Methods: Patients undergoing surveillance endoscopy for BE were i

Methods: Patients undergoing surveillance endoscopy for BE were invited to participate. The BE segment was initially evaluated with NBI overview (NBI-O) as a ‘red flag’ technique. Abnormal areas identified with NBI-O were then further interrogated with NBI and a dual focus magnification system (NBI-DF) in order to aid characterization. Normal areas on NBI-O were also systematically assessed with NBI-DF (four quadrants every 2 cm). In addition, a confidence system was utilized when each area was assessed with NBI-DF. All areas

on NBI-DF were classified according to a simplified classification system into 3 distinguishable mucosal patterns: (i) regular pits with regular microvasculature (no dysplasia)- high confidence; (ii) irregular pits with irregular PLX4032 ic50 microvasculature (early cancer/high-grade dysplasia [HGD])-high confidence; and (iii) equivocal, where the endoscopist was not sure about the pattern (i.e. areas with increased Selleck Palbociclib brownish discoloration on NBI-O and dilated vasculature but no change in calibre on NBI-DF [likely inflammation or low-grade dysplasia: LGD])- low confidence. Corresponding biopsies of each area were then taken.
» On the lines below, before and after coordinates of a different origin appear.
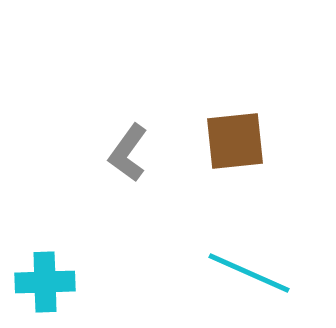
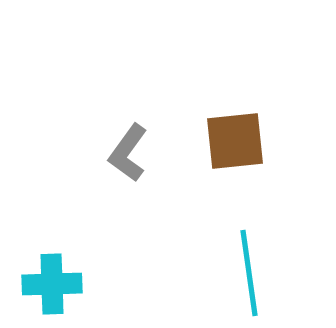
cyan line: rotated 58 degrees clockwise
cyan cross: moved 7 px right, 2 px down
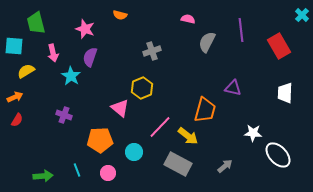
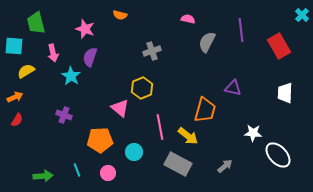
pink line: rotated 55 degrees counterclockwise
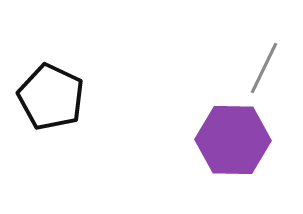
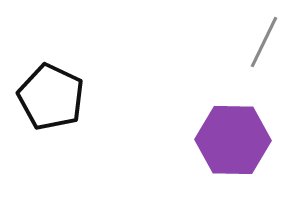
gray line: moved 26 px up
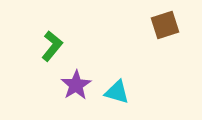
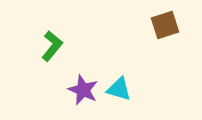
purple star: moved 7 px right, 5 px down; rotated 16 degrees counterclockwise
cyan triangle: moved 2 px right, 3 px up
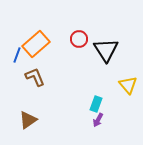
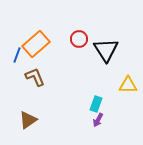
yellow triangle: rotated 48 degrees counterclockwise
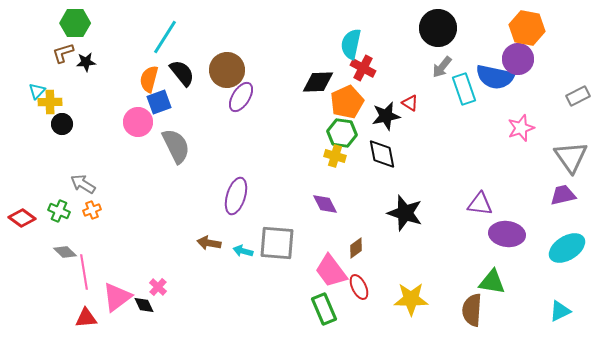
The sensitivity (Sn), specificity (Sp), positive predictive value (PPV) and negative predictive value (NPV) of both modes (NBI overview and NBI-DF) were then compared with the final histopathological diagnosis. Results: Two hundred and twenty-one areas in 40 patients with BE were

examined prospectively. One hundred and Selleck Baf-A1 eighty-three of 221 areas (82.8%) did not exhibit any dysplasia on final histopathological assessment. NBI-O and NBI-DF accurately called all these areas as non-dysplastic. The 38 areas that appeared suspicious on NBI-O were further assessed with NBI-DF: 7 of 7 areas were accurately predicted as harbouring no dysplasia and 9 areas were predicted as irregular, of which 4 harboured early cancer, 1 HGD, 3 LGD and 1 inflammation on final histopathology assessment. The remaining 22 areas were deemed to be equivocal (final histopathology: 18 LGD and 4 inflammation). The Sn, Sp, PPV and NPV for the prediction of dysplasia/early cancer using NBI-O and NBI-DF were thus 100%, 93.8%, 68.6%, 100% and 100%, 86.2%, 73.3%, 100%, respectively. Conclusion: If NBI-DF was used as a characterisation tool on abnormal areas picked up by NBI-O, biopsies would have been avoided in 190 of 221 areas (86%). In addition, all areas harbouring early cancer and HGD could be accurately identified. We propose a paradigm shift on how patients with BE could be surveyed where high confidence areas could be left alone or subjected to an endoscopic resection (regular or irregular morphology on NBI-DF respectively) whilst low confidence regions (equivocal) biopsied.